14.4.20. crate_anon.linkage.validation.test_hash_speed

crate_anon/linkage/validation/test_hash_speed.py


Copyright (C) 2015, University of Cambridge, Department of Psychiatry. Created by Rudolf Cardinal (rnc1001@cam.ac.uk).

This file is part of CRATE.

CRATE is free software: you can redistribute it and/or modify it under the terms of the GNU General Public License as published by the Free Software Foundation, either version 3 of the License, or (at your option) any later version.

CRATE is distributed in the hope that it will be useful, but WITHOUT ANY WARRANTY; without even the implied warranty of MERCHANTABILITY or FITNESS FOR A PARTICULAR PURPOSE. See the GNU General Public License for more details.

You should have received a copy of the GNU General Public License along with CRATE. If not, see <https://www.gnu.org/licenses/>.

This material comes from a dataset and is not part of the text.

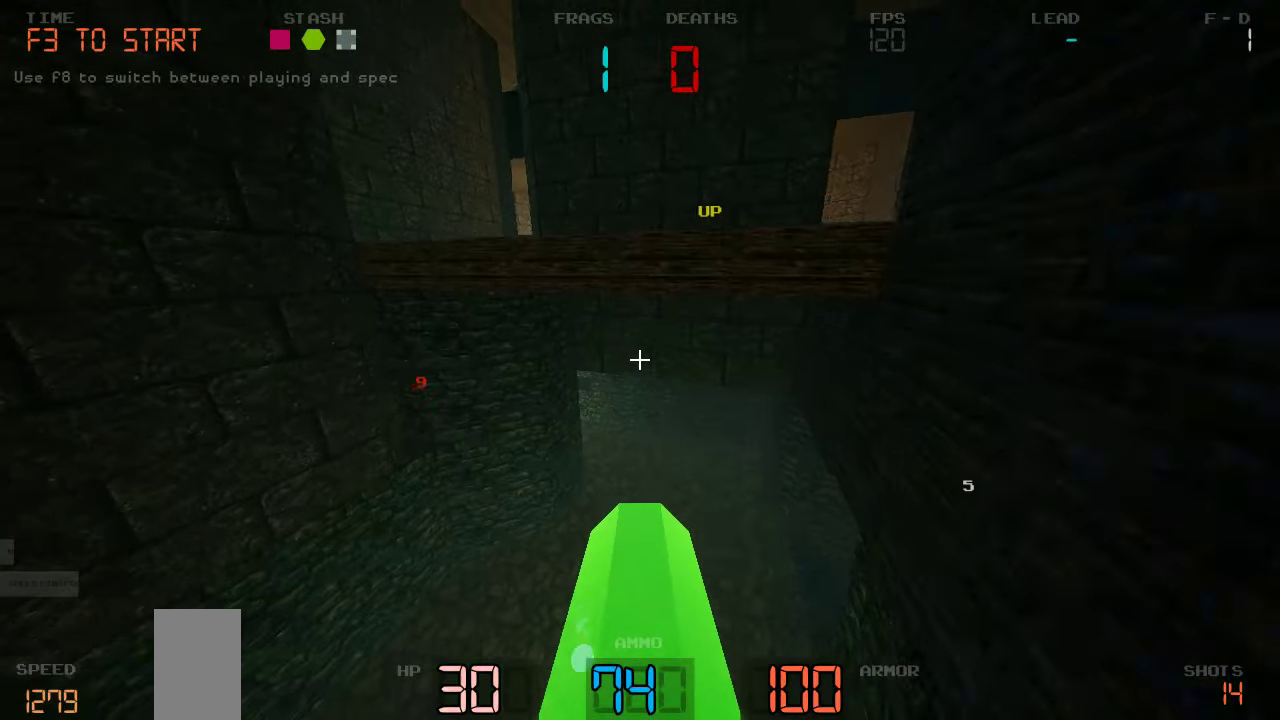
{"keys": ["s"], "events": [[316, "s", "down"], [400, "d", "up"]]}
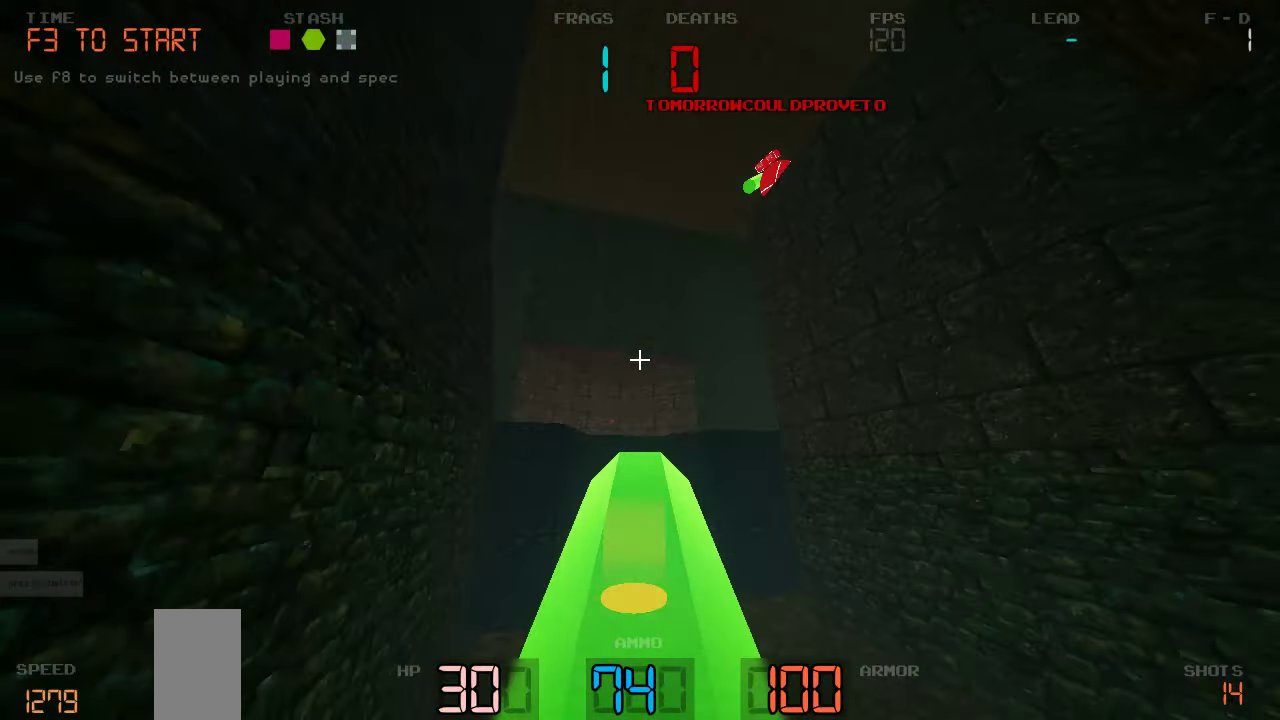
{"keys": ["d", "s"], "events": [[400, "d", "down"]]}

Test the speed of hashing.

The question is: if someone malicious learned a secret hash key, how long would it take them to generate a reverse map from a known identifier space?

The test uses a single CPU core.

Specimen results, for padding length 9 and the HMAC_MD5 algorithm, on Wombat (3.5 GHz CPU), tested with 100000 (1e5) iterations (which took 0.72 s, piping to /dev/null):

  • 1e9 operations will take about 7200 s = 2 hours. This is the right order of magniture for NHS numbers (9 digits plus a checksum; other rules might restrict that a bit more).

  • 7.3e12 operations will take about 52667022 s = 1.7 years This is the right order of magnitude for NHS numbers plus dates of birth covering 20 years (1e9 for NHS number * 365 days/year * 20 years).

  • 3.65e13 operations will take about 263335113 s = 8.4 years This is the right order of magnitude for NHS numbers plus DOBs covering a century (1e9 for NHS number * 365 days/year * 100 years).

The hash algorithm isn’t a major factor; moving from HMAC_MD5 to HMAC_SHA512, for example, only takes the time for 1e5 iterations from 0.72 s to 0.86 s.

(A subsequent test: faster, at 5443 s = 1.5 h, 1.25 y, and 6.3 y respectively.)

Speed tests considered for paper (not used in the end; real-world measures used):

./test_hash_speed.py --method HMAC_MD5 --ntests 1000000 > /dev/null
./test_hash_speed.py --method HMAC_SHA256 --ntests 1000000 > /dev/null
./test_hash_speed.py --method HMAC_SHA512 --ntests 1000000 > /dev/null
crate_anon.linkage.validation.test_hash_speed.gen_dummy_data(n: int, string_length: int) Iterable[str][source]

Generate some random strings of the specified width

crate_anon.linkage.validation.test_hash_speed.main() None[source]

Command-line entry point.

crate_anon.linkage.validation.test_hash_speed.test_hash_speed(output_filename: str, hash_method: str, key: str, ntests: int, intended_possibilities: List[int], string_length: int)[source]

Hash lines from one file to another.

Parameters
  • output_filename – Output filename, or “-” for stdin

  • hash_method – Method to use; e.g. HMAC_SHA256

  • key – Secret key for hasher

  • ntests – Number of hashes to perform.

  • intended_possibilities – Number of hashes to estimate time for.

  • string_length – Length of each string to hash (characters).

Note that the hash precedes the ID with the keep_id option, which works best if the ID might contain commas.